Priority rangeRecommended use
1–50Critical exact matches for known high-cost resources
50–100Specific pattern rules
100–200General pattern rules
200+Catch-all and fallback rules

When multiple rules share the same priority, workspace-specific rules take precedence over global rules.

Use the Simulate tab on the Attribution page to test a rule against historical data before activating it. The simulation shows how many resources would match, the record count, and the total cost affected over the period you specify.

Rules can have optional start and end dates. Use these for:

  • Temporary overrides — “Attribute all ML training to R&D during Q4”
  • Migrations — Old rule valid until Dec 31, new rule starts Jan 1
  • Retroactive corrections — Set the start date in the past to fix historical attribution

The Tags tab on the Attribution page provides a shortcut for the most common pattern rule scenario: mapping a Databricks tag key+value to a team. Select a tag key, see all values and their costs, then assign a team from a dropdown. LakeSentry creates a global pattern rule for you.

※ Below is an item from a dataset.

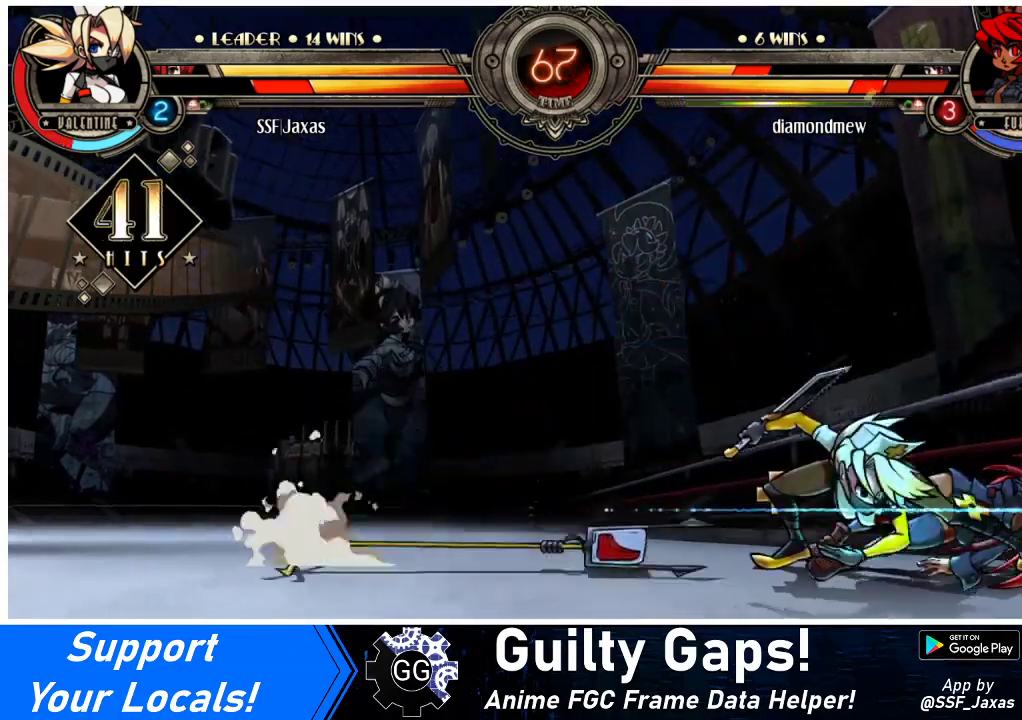
{"buttons": [], "events": []}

If a significant portion of your costs are unattributed, here are ways to improve coverage:

  1. Check the Unallocated Costs page — See which resources and cost categories aren’t matched by any rule.
  2. Create exact rules for your top unattributed resources — a few rules can cover a large portion of spend.
  3. Use tag-based mapping — If your Databricks resources have consistent tags (cost_center, team, env), map those tags to teams.
  4. Set up identity mappings — Map Databricks principals (user emails, service principals) to teams in the Organizational Hierarchy.
  5. Add pattern rules for naming conventions — If your clusters follow patterns like prod-analytics-*, create pattern rules to match them.